### Assigned task
Look for "станции" in each line of the entries, and return the matching lines.

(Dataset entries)
——————————
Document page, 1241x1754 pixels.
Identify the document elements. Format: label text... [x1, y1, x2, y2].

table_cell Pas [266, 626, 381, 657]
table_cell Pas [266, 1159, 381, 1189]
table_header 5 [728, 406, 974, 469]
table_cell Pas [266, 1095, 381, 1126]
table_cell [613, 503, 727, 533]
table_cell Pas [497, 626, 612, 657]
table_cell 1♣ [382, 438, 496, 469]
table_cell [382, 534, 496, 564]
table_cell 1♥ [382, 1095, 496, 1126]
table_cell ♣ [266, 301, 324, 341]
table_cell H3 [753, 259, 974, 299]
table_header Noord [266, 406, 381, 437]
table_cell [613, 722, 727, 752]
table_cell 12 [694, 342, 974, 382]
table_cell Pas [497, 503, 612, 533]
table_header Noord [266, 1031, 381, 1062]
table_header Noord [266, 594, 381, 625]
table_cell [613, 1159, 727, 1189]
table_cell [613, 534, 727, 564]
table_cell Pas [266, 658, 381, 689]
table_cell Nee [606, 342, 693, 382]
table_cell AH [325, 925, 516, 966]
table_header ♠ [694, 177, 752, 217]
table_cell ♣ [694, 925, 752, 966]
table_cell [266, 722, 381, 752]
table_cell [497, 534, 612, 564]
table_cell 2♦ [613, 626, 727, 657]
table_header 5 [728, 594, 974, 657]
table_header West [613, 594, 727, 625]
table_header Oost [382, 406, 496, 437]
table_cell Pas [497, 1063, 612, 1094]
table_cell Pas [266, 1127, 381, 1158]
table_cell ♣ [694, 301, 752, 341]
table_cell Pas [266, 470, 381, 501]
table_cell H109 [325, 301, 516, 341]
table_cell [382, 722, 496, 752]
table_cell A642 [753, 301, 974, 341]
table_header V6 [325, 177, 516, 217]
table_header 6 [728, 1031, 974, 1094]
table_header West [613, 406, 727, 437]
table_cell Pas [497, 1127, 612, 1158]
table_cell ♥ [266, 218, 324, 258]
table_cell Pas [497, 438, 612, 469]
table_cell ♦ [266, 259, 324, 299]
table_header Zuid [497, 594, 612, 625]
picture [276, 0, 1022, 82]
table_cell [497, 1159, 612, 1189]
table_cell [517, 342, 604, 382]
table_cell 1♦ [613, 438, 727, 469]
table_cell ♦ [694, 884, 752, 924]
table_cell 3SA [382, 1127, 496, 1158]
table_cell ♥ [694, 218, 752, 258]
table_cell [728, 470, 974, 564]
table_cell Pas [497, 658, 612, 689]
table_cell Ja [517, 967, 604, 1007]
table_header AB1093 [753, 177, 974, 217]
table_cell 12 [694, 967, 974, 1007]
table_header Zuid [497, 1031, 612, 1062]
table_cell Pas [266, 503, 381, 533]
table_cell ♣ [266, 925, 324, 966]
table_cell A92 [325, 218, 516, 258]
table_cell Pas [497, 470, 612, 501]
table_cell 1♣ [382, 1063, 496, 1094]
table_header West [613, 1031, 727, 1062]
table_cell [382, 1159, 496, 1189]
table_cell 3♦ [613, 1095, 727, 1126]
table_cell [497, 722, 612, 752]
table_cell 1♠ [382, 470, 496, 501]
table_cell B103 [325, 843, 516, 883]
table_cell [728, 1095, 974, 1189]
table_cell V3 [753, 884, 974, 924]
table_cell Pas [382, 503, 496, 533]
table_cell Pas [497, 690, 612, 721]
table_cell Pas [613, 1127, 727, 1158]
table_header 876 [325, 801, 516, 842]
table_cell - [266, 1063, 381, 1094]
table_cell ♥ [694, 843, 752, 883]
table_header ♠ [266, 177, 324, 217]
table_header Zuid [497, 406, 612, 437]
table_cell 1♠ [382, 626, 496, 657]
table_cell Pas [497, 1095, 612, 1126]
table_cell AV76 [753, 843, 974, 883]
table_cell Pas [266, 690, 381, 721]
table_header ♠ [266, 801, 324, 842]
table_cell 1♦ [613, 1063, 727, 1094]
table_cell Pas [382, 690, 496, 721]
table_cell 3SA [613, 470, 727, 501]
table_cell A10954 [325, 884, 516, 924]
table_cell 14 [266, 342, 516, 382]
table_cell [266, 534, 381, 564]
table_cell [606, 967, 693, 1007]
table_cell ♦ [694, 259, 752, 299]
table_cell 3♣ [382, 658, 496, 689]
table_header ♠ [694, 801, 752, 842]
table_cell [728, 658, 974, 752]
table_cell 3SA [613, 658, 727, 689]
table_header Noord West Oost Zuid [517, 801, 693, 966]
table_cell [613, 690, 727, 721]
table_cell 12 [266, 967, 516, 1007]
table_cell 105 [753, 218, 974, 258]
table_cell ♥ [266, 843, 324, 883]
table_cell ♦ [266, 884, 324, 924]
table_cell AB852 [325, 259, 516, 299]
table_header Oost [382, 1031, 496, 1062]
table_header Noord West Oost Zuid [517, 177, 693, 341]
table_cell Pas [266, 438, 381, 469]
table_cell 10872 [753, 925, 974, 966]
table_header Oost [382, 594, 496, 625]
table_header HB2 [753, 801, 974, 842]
——————————
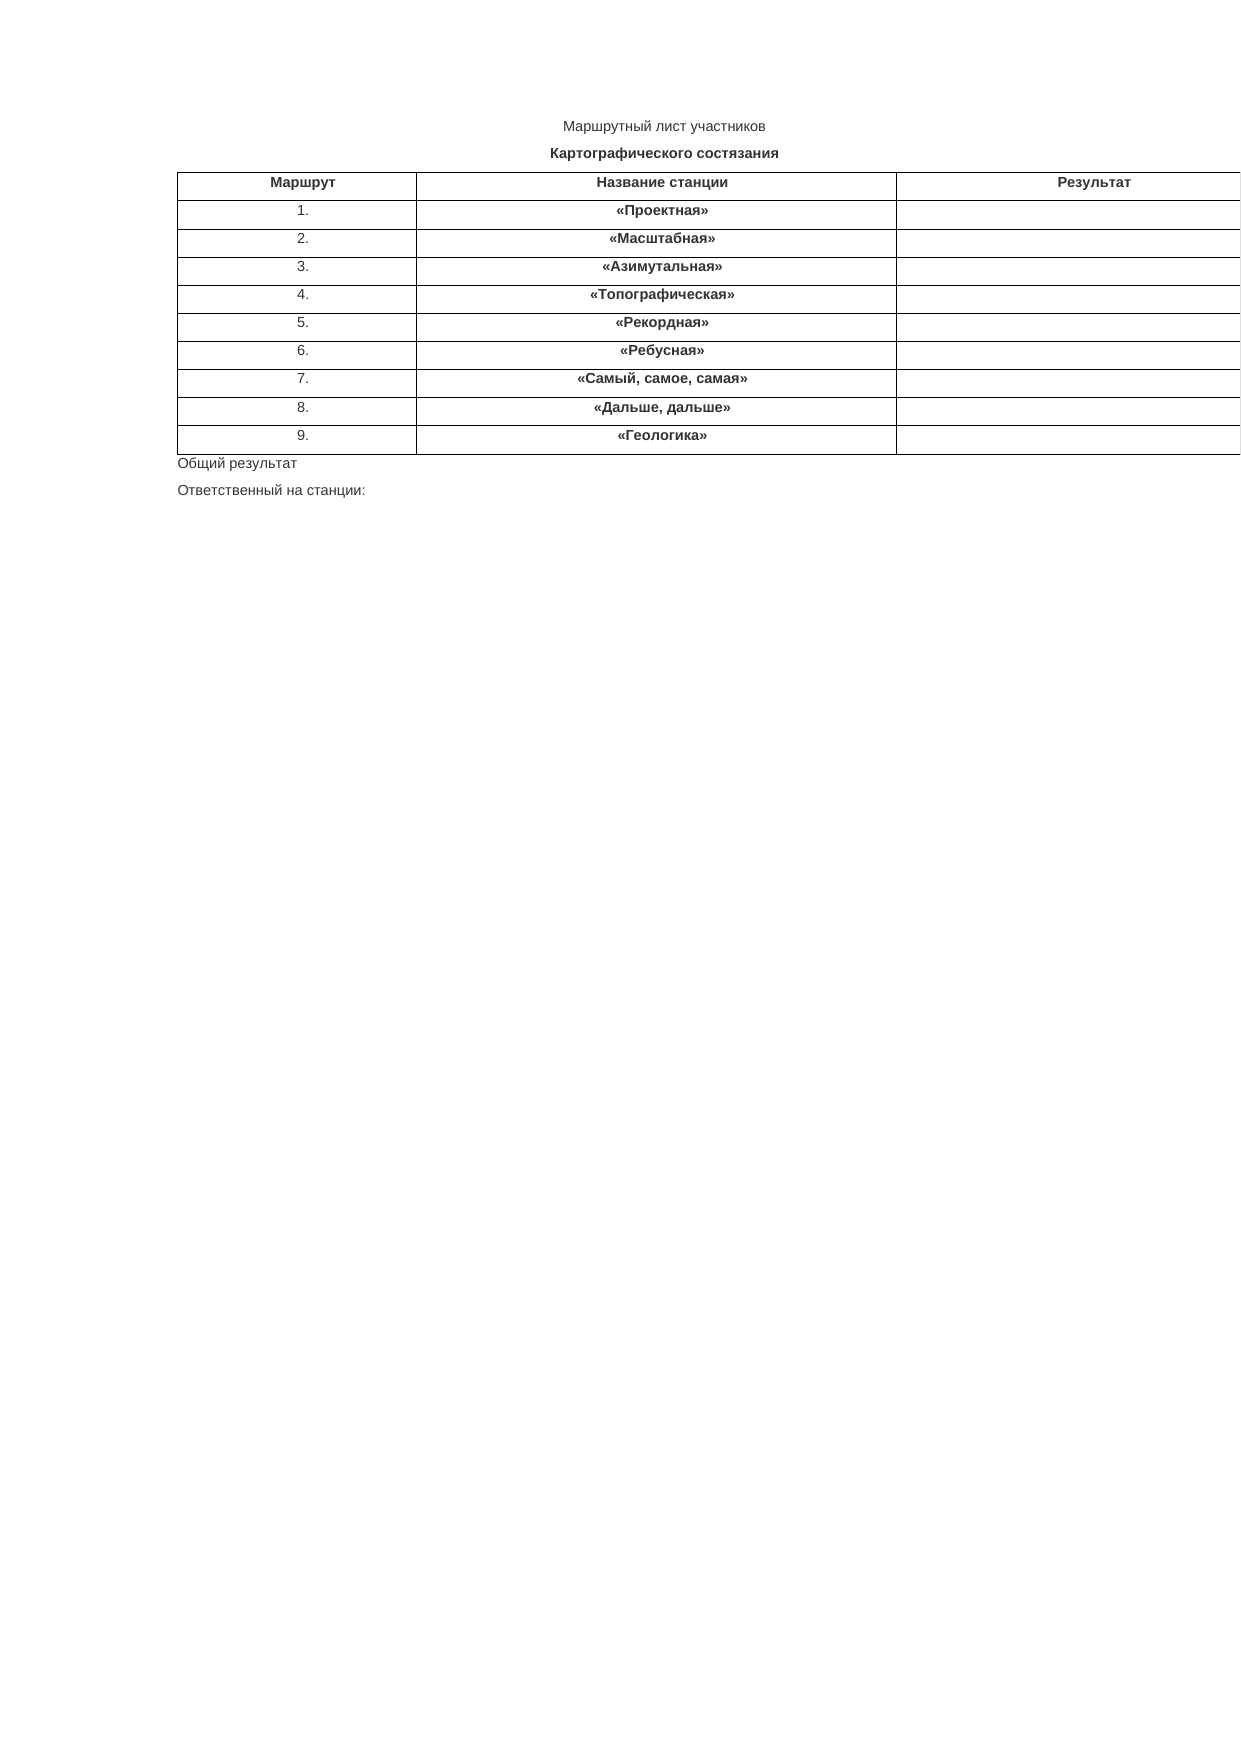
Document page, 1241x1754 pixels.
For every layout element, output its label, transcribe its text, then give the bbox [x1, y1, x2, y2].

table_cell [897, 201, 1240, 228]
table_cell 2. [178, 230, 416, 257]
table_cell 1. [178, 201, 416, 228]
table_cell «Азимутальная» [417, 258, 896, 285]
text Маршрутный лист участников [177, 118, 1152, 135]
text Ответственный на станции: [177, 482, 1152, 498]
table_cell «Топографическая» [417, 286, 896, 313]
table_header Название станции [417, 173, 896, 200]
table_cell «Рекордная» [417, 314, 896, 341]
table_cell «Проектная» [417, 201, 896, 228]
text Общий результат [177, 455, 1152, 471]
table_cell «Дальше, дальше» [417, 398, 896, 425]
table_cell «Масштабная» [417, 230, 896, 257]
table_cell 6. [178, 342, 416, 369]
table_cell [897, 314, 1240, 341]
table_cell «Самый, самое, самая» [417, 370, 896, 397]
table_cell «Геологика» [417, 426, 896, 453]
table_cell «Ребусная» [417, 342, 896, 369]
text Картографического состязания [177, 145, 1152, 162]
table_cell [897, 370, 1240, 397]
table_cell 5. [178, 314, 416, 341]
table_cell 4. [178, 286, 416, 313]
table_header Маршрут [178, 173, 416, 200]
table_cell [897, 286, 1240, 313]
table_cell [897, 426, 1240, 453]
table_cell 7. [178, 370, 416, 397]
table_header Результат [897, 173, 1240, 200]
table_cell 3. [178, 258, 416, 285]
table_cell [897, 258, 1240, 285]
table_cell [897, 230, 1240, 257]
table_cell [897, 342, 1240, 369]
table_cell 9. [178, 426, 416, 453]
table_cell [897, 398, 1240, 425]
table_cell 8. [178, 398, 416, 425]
——————————
### Task result
text Ответственный на станции: [177, 482, 1152, 498]
table_header Название станции [417, 173, 896, 200]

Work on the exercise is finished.